### Vorliegender Text
Wie die "Washington Post" berichtet, die ironischerweise auch Jeff Bezos gehört, geht aus den juristischen Dokumenten der FTC hervor, dass die Flut irrelevanter und irreführender Werbung es extrem schwierig gemacht habe, die Verbraucher mit qualitativ hochwertigen Suchergebnissen zu erreichen. Amazon hat seinerseits in einer Stellungnahme darauf reagiert und erklärt, dass die Behauptungen in der Klage eine grobe Falschdarstellung seien und nicht die tatsächlichen Praktiken von Amazon widerspiegelten, die sich – wenig überraschend – natürlich auf die Verbesserung der Kundenerfahrung konzentrieren.
######
**Aufgabenstellung:**
Prüfe, ob die folgenden Aussagen zum Text über die FTC-Klage gegen Amazon passen. Gib zu jeder Ja oder Nein an und zitiere wörtlich die entscheidenden Worte des Textes.
1. Die „Washington Post“ gehört Jeff Bezos.
2. Amazon hat die Vorwürfe der Klage in einer Stellungnahme bestätigt.
3. Laut den Dokumenten der FTC hat die Werbung es erschwert, Verbraucher mit hochwertigen Suchergebnissen zu erreichen.
### Daten
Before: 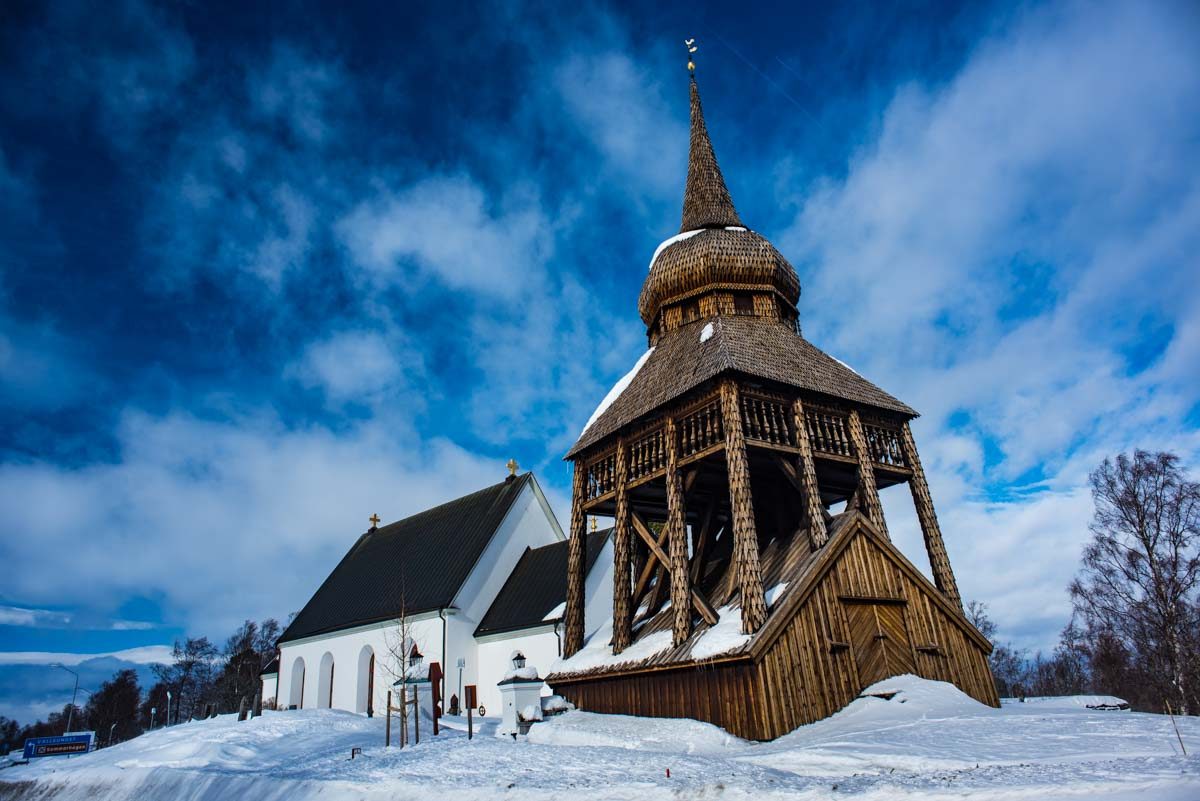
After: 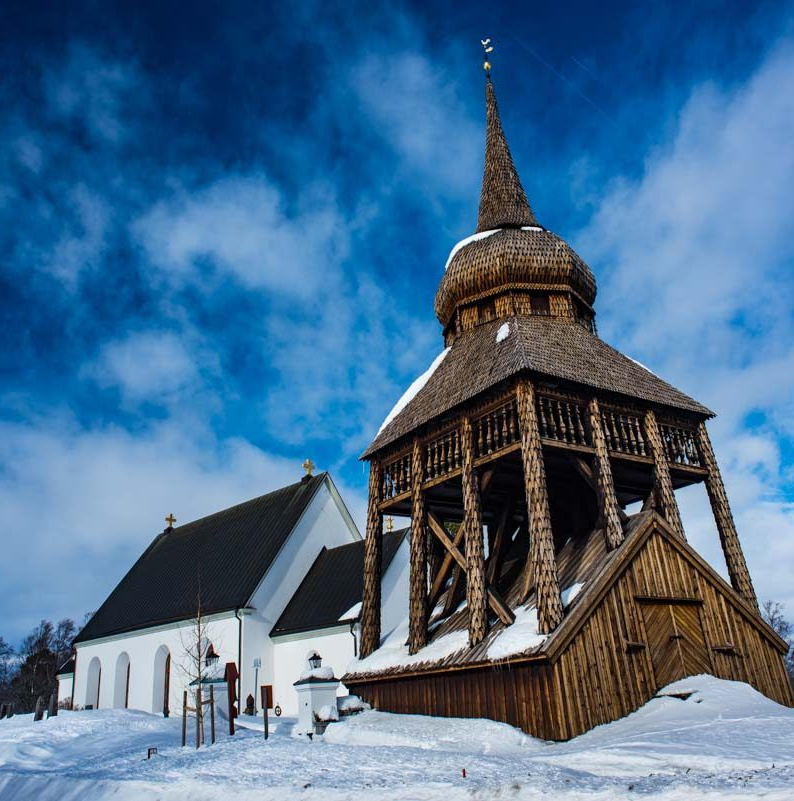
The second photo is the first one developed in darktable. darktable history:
crop: left 17.036%, right 16.758%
######
**Ergebnis:**
1. Ja: „die ironischerweise auch Jeff Bezos gehört“
2. Nein: „dass die Behauptungen in der Klage eine grobe Falschdarstellung seien“
3. Ja: „die Flut irrelevanter und irreführender Werbung es extrem schwierig gemacht habe, die Verbraucher mit qualitativ hochwertigen Suchergebnissen zu erreichen“